(Required actions):
1. In the forum thread on pushing joins down in Trino, which Trino version added the query table function?
2. Decide whether each statement agrees with the forum thread on pushing joins down in Trino, answering yes or no and quoting the words of the thread that settle it: (a) the huge table in the star schema has more than 100M rows; (b) the OLAP query returns about 100M rows; (c) Polymorphic Table Functions were introduced to Trino in version 384.

(Extract provided):

Forcing Push Down Join into connected Data source

johnz · June 2, 2022, 4:09pm

The Trino Doc claims that Joins can be pushed down into a connected DB, such as postgres

I have typical OLAP query that does a join, group by on a dimension, and a aggregation of a metric all on the same connected DB. The query returns ~100 rows.

But Trino is breaking up the query and doing the filtering on the connected DB, but then does the join and aggregation in the Trino Server, moving ~100M rows across the network.

Is there a way to “quote” a sub query, to tell the Trino planner just pushdown the query and don’t bother making a sub plan?

I have a star schema, with one huge table (>100M rows) and a dimension table that has static attributes of the huge table.
The dimension table is filtered to create a map, that is joined to the huge table. The result is group by on a dimension and finally some of the metrics from the huge table are aggregated to calculate stats.

bitsondatadev · June 6, 2022, 10:17pm

Weclome @johnz ,

Interesting timing for your question. We’ve recently introduced Polymorphic Table Functions to Trino in version 381.

In version 384, which was just released a few days ago, the query table function was added in PR 12325 to address the very problem you’ve mentioned above that is described in issue 9163.

For a quick example in MySQL:

trino> USE mysql.tiny;
USE mysql.tiny

trino:tiny> SELECT * FROM TABLE(system.query(query => 'SELECT 1 a'));
 a
---
 1
(1 row)

(Dataset entries):
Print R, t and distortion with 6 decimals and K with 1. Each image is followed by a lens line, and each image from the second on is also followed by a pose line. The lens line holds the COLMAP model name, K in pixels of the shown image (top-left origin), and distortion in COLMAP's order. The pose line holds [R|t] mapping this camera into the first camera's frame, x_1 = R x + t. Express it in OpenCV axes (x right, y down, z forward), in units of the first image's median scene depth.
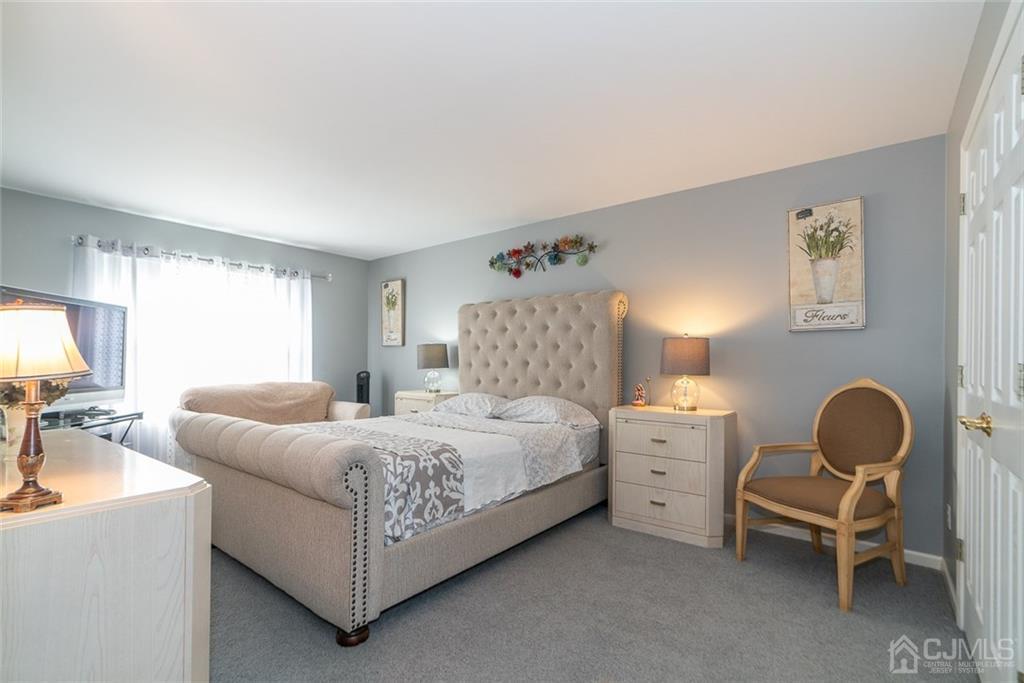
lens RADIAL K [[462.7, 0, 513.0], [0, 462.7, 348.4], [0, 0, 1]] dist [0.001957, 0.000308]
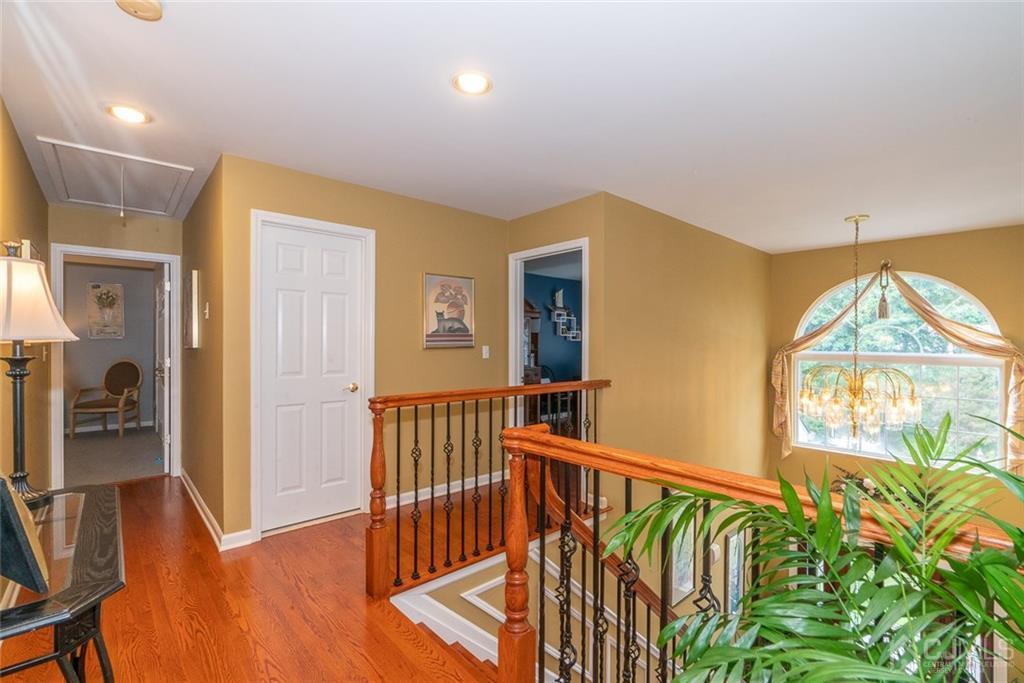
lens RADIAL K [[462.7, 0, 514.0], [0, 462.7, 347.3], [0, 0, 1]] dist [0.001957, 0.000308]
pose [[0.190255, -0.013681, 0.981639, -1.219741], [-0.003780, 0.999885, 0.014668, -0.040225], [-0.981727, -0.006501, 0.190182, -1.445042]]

---

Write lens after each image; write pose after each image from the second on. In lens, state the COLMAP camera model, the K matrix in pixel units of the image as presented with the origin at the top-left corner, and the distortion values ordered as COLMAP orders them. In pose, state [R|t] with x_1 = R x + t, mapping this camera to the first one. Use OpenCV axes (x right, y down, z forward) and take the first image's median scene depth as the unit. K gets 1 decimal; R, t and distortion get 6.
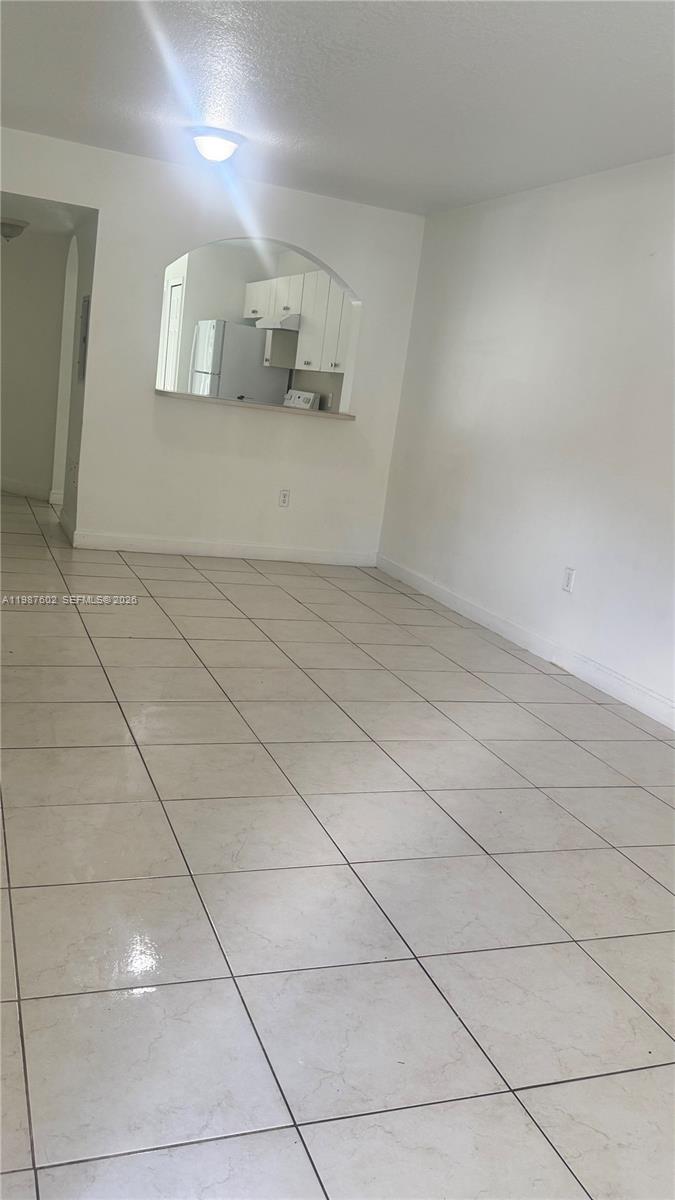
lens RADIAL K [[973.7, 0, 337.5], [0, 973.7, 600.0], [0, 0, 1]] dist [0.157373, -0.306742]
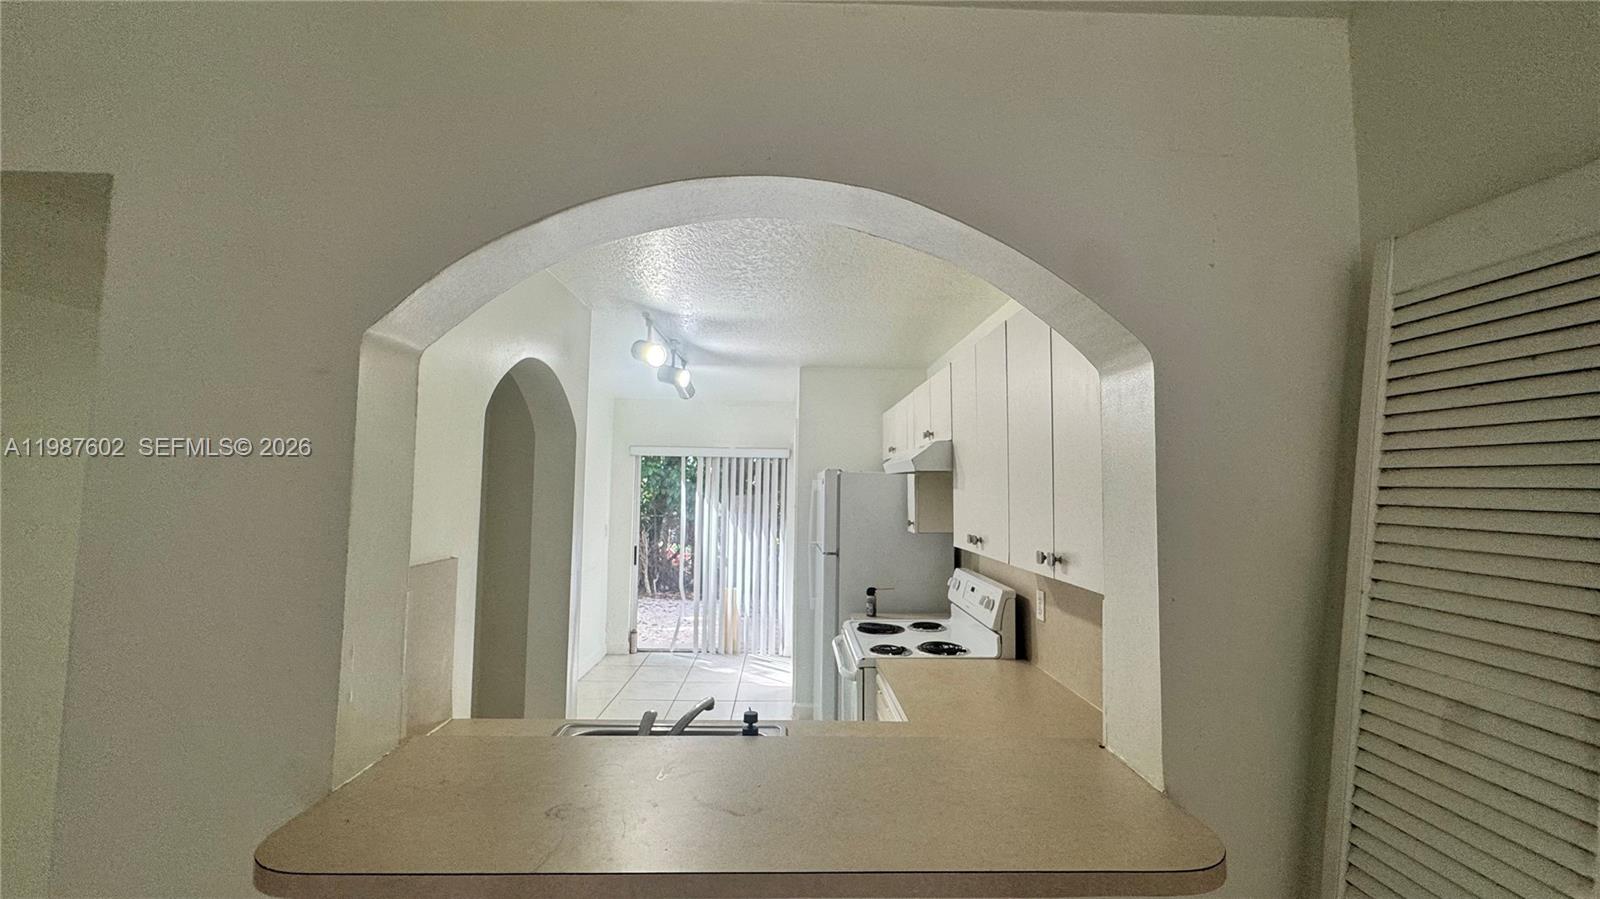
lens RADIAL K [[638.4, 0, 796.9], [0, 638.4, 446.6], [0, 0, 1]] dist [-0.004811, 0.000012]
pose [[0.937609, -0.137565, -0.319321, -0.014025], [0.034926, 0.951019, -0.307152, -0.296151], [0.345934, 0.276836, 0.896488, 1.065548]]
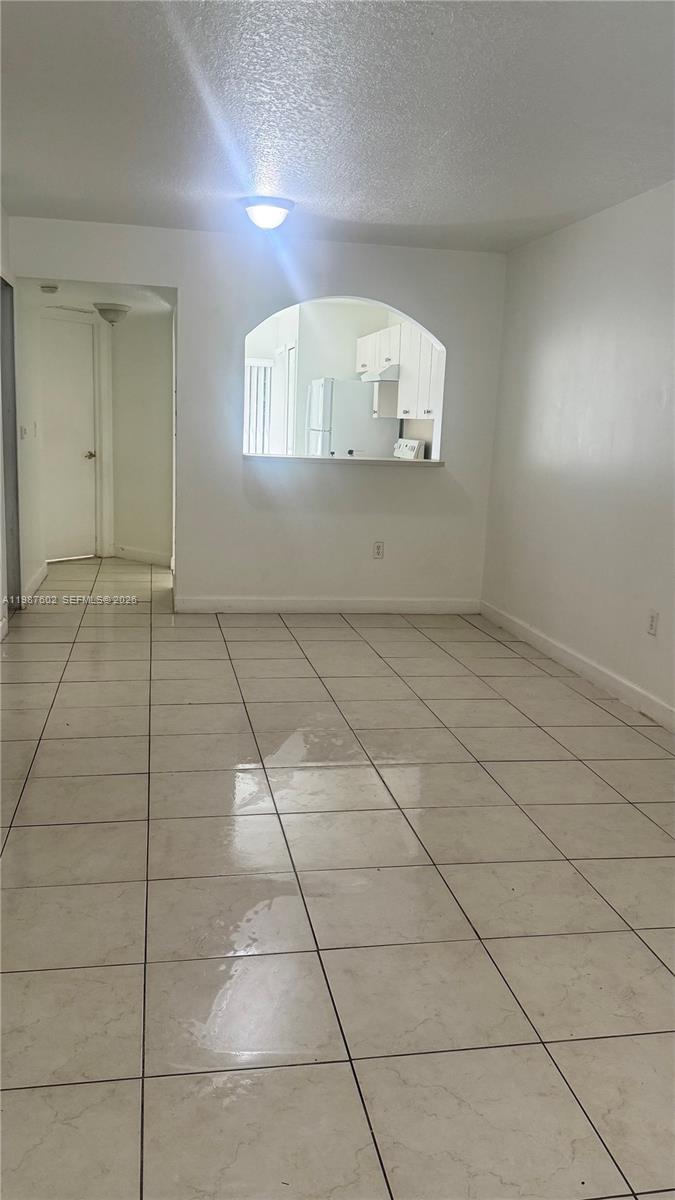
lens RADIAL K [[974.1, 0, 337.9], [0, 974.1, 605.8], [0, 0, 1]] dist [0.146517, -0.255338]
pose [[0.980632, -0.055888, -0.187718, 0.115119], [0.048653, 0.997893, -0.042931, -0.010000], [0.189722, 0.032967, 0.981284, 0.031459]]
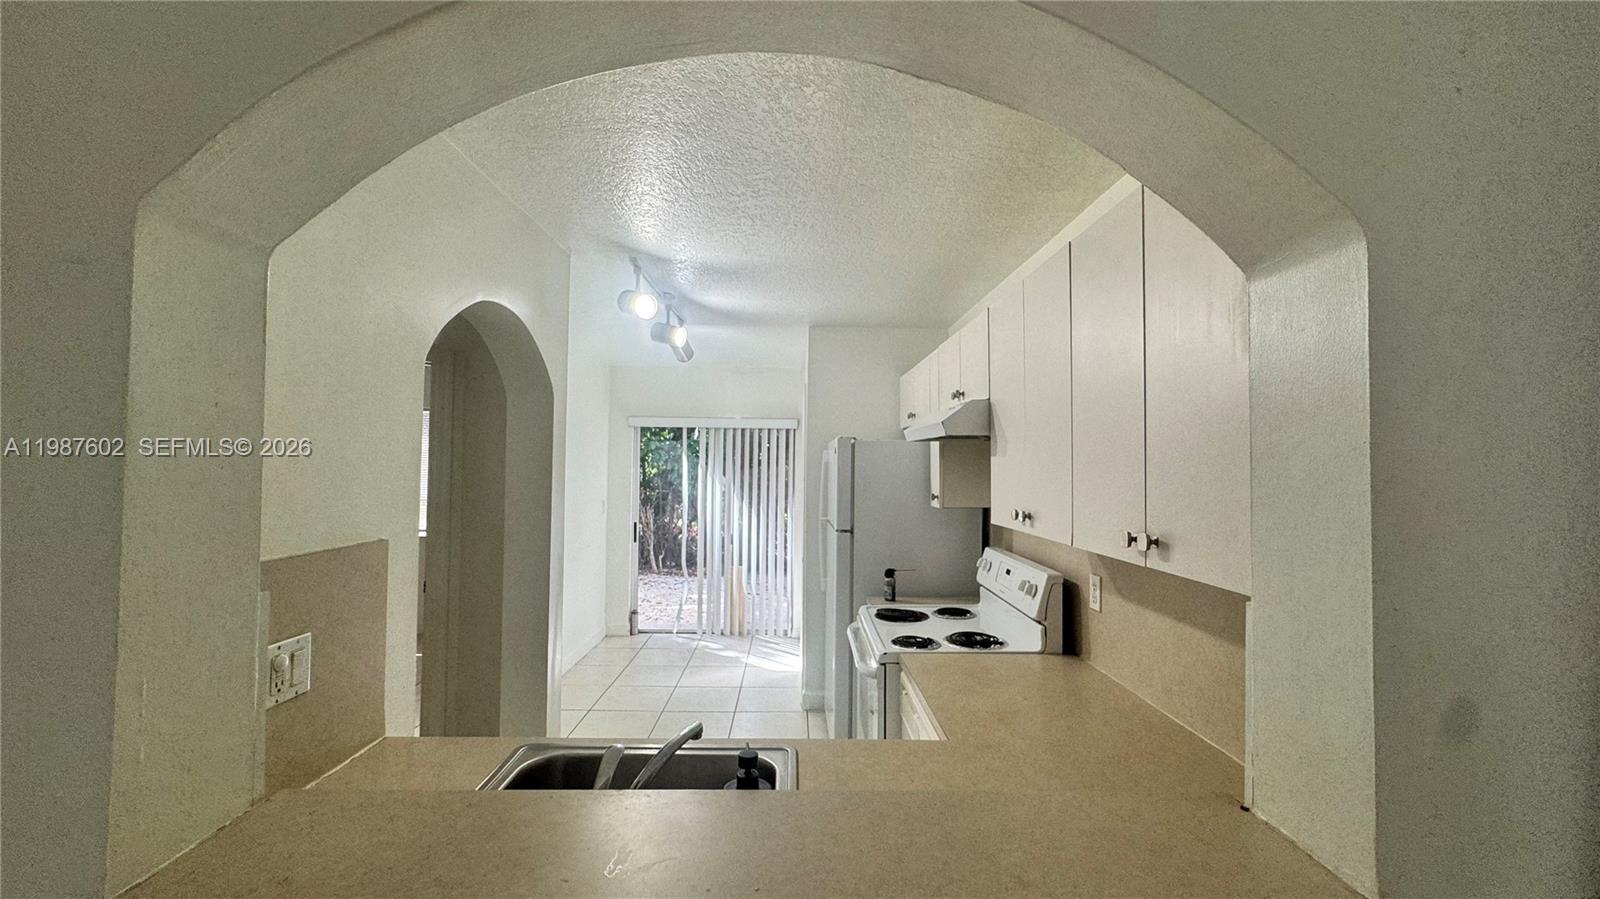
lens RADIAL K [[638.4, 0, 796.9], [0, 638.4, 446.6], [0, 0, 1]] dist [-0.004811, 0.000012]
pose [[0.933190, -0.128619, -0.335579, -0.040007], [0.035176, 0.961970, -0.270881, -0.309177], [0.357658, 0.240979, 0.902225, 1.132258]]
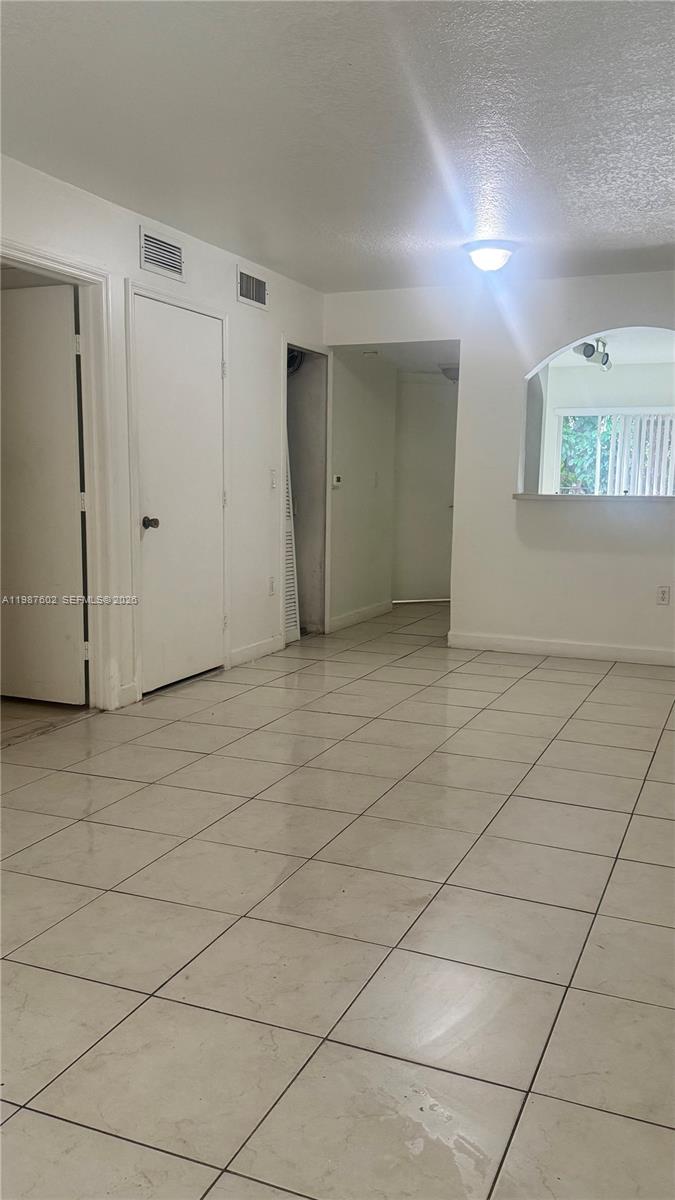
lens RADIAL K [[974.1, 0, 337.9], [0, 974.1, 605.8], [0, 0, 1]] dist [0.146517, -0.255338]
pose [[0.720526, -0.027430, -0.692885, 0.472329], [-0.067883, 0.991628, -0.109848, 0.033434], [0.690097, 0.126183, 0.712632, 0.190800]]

(Answers for the tasks):
1. Version 384.

2.
(a) Yes: "one huge table (>100M rows)"
(b) No: "The query returns ~100 rows."
(c) No: "We’ve recently introduced Polymorphic Table Functions to Trino in version 381."